Onde entra a KDOQI (2020) e o tipo de proteína
A KDOQI 2020 propôs para pessoas com DRC 3–5 e diabetes uma ingestão de 0,6–0,8 g/kg/dia, e para DRC em diálise (DRC 5D) 1,0–1,2 g/kg/dia para manter estado nutricional; em pacientes sob risco de hipo/hiperglicemia, recomendam considerar ingestões proteicas mais altas para auxiliar o controle glicêmico. Importante: tais pontos foram apresentados como opiniões especializadas (nível C), refletindo a baixa qualidade/quantidade de evidências formais. Link: doi:10.1053/j.ajkd.2020.05.006.
Quanto ao tipo de proteína (animal versus vegetal), não há base robusta para prescrição de um tipo específico em DRC não dialítica. A KDOQI menciona possíveis benefícios de padrões vegetarianos em marcadores como fósforo e FGF-23 em não dialíticos, mas sem evidência suficiente para uma diretriz universal. Em resumo, a qualidade e a quantidade de estudos ainda não permitem recomendações taxativas por tipo de proteína.
Qualidade das diretrizes e transparência
A média de desempenho das 24 diretrizes foi heterogênea:
- Escopo/propósito e clareza foram bem cobertos;
- Rigor de desenvolvimento variou de 14% a 96% (média 59%);
- Independência editorial teve cobertura média de 54%, com seis diretrizes sem declaração de financiamento/conflitos — um alerta para julgamentos de confiabilidade. Mesmo entre as melhores, persistiu reporte insuficiente de como a evidência foi identificada, avaliada e traduzida em recomendações quantitativas.
Implicações práticas
Diante do quadro atual, a leitura clínica mais prudente — e compatível com as melhores diretrizes resumidas — envolve:
- Individualizar a meta proteica considerando estágio da DRC, idade, estado nutricional, risco de sarcopenia e metas glicêmicas;
- Atentar para a DRC 5D, em que a necessidade proteica se eleva (1,0–1,2 g/kg/dia) para evitar desnutrição;
- Evitar decisões rígidas baseadas apenas em rótulos (p.ex., “restrição obrigatória para todos”), já que a consistência da evidência para impor limites universais em estágios iniciais é debatida;
- Exigir transparência metodológica ao aplicar recomendações: quando a diretriz não explicita claramente como chegou ao número (p.ex., 0,8 g/kg/dia), a decisão deve ser contextualizada pelo quadro clínico e preferências do paciente.

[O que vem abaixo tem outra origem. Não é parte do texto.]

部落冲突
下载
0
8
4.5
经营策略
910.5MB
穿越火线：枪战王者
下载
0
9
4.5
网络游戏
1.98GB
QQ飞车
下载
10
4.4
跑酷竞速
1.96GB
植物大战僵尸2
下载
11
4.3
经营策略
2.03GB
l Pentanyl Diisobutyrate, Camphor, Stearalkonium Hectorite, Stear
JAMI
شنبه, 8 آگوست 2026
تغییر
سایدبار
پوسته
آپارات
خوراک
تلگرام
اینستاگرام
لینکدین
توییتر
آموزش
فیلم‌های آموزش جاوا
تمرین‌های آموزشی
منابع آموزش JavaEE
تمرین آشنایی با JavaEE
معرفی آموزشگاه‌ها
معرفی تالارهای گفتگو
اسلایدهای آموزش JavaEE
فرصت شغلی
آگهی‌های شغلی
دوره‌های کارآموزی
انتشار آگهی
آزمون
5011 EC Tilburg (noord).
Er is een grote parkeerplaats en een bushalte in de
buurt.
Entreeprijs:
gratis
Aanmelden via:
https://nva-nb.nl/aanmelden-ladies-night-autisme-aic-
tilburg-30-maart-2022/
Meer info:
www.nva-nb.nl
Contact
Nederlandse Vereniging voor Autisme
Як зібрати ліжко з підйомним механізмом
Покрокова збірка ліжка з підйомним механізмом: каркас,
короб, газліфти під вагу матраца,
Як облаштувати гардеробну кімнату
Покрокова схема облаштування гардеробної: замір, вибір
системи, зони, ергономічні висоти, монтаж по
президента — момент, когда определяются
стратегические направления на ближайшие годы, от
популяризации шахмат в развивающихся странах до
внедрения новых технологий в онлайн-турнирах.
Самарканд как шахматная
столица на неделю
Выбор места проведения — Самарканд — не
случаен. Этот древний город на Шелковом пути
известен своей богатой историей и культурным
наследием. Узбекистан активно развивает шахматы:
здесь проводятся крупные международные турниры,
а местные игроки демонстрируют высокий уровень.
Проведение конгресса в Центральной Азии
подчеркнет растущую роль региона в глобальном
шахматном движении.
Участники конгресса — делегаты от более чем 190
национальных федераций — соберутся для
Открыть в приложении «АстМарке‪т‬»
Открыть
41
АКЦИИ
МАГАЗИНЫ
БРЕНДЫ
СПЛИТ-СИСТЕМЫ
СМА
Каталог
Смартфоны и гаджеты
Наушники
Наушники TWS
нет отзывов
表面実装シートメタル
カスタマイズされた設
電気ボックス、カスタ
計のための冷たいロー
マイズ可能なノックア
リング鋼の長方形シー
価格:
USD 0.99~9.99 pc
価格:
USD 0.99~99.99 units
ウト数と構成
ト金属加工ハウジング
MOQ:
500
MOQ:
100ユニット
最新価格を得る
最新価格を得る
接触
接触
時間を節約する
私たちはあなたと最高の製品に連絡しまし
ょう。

O que ainda falta na ciência
O conjunto analisado aponta lacunas importantes:
- Ensaios maiores e de longa duração em DRC inicial e população idosa;
- Medidas de desfecho clínico “duros” (progressão de DRC, tempo até diálise, mortalidade), além de marcadores intermediários;
- Documentação sistemática do processo que liga evidência às recomendações (p.ex., uso consistente de GRADE, RIGHT), reduzindo interpretações divergentes a partir dos mesmos estudos.
Conclusão
A revisão de escopo demonstra que não há consenso internacional sobre a quantidade diária de proteína em adultos com diabetes tipo 2 e DRC não dialítica. Entre diretrizes de alta qualidade, coexistem recomendações de limitar a 0,8 g/kg/dia e recomendações sem restrição em estágios iniciais — frequentemente apoiadas nos mesmos estudos, porém interpretados de modos distintos. A mensagem para a prática é de cautela e individualização, privilegiando o estado nutricional, a segurança metabólica e a evolução renal, enquanto a comunidade científica investe em ensaios clínicos robustos e em melhor reporte metodológico para orientar decisões com maior certeza.